(Problem details): Which lines of the data contain the string "Correlation"? Copy every one.

(Dataset extract):
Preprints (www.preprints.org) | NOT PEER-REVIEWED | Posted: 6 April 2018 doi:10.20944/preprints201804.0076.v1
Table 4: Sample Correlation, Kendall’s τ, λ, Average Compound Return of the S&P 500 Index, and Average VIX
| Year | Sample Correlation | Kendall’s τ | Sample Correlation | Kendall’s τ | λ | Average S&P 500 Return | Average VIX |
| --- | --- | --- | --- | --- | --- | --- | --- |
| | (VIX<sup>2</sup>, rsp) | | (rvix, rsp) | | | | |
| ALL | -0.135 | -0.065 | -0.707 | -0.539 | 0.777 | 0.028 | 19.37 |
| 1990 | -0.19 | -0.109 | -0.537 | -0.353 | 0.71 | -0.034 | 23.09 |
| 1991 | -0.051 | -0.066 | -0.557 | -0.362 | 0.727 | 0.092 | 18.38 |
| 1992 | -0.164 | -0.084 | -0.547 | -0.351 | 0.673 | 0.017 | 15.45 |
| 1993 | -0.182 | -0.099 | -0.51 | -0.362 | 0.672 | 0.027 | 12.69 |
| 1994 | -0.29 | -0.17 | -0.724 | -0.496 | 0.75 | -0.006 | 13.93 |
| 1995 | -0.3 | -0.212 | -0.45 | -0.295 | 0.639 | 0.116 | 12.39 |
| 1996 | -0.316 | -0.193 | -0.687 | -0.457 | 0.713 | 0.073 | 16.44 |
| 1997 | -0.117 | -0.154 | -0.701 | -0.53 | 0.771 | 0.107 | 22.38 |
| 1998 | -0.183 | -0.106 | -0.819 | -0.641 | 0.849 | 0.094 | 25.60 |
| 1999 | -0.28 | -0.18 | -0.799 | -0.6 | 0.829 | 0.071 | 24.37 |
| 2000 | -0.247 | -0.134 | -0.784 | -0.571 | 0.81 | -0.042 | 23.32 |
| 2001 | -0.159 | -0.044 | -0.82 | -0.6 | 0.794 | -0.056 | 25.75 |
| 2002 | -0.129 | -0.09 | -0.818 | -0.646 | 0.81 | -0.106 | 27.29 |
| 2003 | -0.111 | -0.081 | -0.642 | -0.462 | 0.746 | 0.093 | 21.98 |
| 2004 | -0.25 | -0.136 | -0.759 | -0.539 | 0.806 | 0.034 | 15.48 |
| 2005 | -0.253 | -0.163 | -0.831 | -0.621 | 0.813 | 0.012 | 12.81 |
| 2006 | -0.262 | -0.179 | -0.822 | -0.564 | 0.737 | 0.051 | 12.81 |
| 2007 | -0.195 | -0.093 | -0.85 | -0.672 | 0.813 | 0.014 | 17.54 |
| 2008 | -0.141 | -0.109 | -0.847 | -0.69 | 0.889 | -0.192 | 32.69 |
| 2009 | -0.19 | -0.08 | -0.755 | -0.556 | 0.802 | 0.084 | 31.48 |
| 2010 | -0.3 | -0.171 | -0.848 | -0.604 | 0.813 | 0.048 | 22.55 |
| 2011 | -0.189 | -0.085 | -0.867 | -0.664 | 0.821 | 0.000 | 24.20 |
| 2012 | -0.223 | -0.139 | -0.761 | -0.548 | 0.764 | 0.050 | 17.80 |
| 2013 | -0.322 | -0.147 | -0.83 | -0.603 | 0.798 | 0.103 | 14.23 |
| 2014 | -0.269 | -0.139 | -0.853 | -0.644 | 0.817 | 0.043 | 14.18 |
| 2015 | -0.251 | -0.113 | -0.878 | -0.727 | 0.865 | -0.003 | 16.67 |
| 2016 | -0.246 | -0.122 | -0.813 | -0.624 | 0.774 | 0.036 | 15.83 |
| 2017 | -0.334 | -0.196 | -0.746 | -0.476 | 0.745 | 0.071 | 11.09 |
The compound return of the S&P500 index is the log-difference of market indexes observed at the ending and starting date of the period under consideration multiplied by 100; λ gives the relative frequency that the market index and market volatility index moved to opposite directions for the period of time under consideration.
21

(Exercise response):
Table 4: Sample Correlation, Kendall’s τ, λ, Average Compound Return of the S&P 500 Index, and Average VIX
| Year | Sample Correlation | Kendall’s τ | Sample Correlation | Kendall’s τ | λ | Average S&P 500 Return | Average VIX |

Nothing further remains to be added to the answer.